Die Abwasserleitung fliesst durch den Wald.

Keystone

Die Umsetzung verläuft einiges problemloser als die Vorgeschichte. Zur Erinnerung: Über Monate hatte die Gemeinde Wallbach darüber diskutiert, ob das Abwasser künftig nach Möhlin umgeleitet oder ob doch die eigene Abwasserreinigungsanlage saniert werden soll.

Mumpf, Obermumpf und Schupfart hatten sich rasch für die Leitung nach Möhlin entschieden – in Wallbach aber brauchte es eine Expertise, die auf die wirtschaftlichen und qualitativen Vorteile des Zusammenschlusses hinwies, um die Bevölkerung davon zu überzeugen. Erst im dritten Anlauf nahm die Einwohnergemeinde im Dezember 2010 das Abwasserprojekt schliesslich an.

Wasser fliesst problemlos

Im Juni 2011 startete dann der Bau an der Druckleitung. Der Plan: Eine neue, rund 5 Kilometer lange Transportleitung bringt das Abwasser der vier Gemeinden des Fischingertals nach Möhlin. Die Transportleitungen führen durch den Wald von der ARA Fischingen in das bestehende Kanalnetz der Gemeinde Möhlin. Der Anschlusspunkt liegt in der Bäumlimattstrasse im Industriegebiet von Möhlin.

Zehn Monate nach Baubeginn kann René Berger, Abteilungsleiter Bau und Umwelt von Möhlin, sagen: «Die Leitung ist fertig gebaut und abgenommen.» Seit Kurzem fliesst das Abwasser durch den Wald – und bisher ist kein Leck aufgetaucht.

«Alles läuft problemlos», sagt Berger.

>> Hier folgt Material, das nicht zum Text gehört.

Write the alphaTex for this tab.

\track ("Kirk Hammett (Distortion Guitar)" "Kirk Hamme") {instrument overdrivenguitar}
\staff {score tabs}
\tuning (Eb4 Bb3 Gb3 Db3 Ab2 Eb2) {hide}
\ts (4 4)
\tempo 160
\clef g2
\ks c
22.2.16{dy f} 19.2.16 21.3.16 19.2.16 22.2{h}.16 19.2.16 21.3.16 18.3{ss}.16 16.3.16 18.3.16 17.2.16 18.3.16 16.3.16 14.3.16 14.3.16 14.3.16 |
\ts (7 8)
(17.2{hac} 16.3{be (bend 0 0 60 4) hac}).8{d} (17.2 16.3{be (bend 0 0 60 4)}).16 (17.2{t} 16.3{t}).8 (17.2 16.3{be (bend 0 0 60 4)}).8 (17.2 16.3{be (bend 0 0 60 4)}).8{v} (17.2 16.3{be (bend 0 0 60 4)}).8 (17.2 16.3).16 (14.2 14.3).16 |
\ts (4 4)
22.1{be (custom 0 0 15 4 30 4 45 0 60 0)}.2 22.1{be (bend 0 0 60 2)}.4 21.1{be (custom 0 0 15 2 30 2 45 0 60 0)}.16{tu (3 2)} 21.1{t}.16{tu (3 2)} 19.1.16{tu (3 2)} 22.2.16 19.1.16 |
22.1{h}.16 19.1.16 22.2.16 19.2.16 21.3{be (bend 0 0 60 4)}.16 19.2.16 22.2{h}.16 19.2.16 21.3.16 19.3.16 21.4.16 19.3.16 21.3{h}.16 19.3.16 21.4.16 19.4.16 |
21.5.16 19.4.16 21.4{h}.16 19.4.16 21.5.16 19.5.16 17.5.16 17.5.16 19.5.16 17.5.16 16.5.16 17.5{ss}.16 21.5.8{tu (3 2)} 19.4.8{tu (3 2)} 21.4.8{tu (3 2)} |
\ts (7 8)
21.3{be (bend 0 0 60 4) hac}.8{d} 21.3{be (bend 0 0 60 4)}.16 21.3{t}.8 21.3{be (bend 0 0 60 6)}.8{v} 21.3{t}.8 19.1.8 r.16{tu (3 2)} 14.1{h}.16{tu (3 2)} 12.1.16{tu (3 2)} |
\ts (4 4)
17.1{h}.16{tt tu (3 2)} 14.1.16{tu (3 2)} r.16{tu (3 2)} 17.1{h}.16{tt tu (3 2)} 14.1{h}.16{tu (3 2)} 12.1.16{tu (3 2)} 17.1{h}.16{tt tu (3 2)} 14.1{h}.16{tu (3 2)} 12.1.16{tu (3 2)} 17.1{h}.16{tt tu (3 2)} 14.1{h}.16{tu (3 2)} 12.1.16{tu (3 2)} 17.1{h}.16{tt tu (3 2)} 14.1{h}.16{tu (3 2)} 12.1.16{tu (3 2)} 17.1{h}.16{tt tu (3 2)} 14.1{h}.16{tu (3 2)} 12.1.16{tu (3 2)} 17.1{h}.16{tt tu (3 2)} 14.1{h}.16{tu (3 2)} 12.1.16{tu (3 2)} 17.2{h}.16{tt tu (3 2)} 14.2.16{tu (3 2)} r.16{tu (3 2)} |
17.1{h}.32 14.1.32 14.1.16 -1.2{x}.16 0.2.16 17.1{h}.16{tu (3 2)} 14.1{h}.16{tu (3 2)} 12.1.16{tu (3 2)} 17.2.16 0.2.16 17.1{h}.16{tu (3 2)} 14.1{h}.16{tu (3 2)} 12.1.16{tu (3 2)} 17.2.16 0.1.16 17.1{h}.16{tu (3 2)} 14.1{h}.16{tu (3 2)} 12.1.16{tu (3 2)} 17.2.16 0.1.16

Und die 2008 sanierte ARA in Möhlin ist mit dem Wasser aus dem Fischingertal noch nicht ausgelastet. Mit ihren drei Abwasserstrassen ist sie auf rund 29'000 Einwohnergleichwerte ausgelegt – hat also sogar noch Reserven.

Umbau kommt als Nächstes

Jetzt folgt der Umbau der ehemaligen ARA Fischingertal. Die beiden Becken werden zu einem Pumpwerk und einem Regenrückhaltebecken umgebaut. Auch das Pumpwerk Chalch in Wallbach wird noch saniert und umgebaut.

Verlaufen auch diese Arbeiten ähnlich problemlos wie bisher, kann das Projekt früher als geplant abgeschlossen werden: im September statt im Dezember dieses Jahres. Was mit den beiden Faultürmen in Wallbach geschieht, ist derweil noch nicht klar.

Der Vorstand der ARA Fischingertal hat beschlossen, beide Türme sowie das Betriebsgebäude zurück zu bauen. Diese Woche werden die Faultürme entleert. Im Juni soll der Vorstand an einer Sitzung dann die entsprechenden Aufträge formulieren.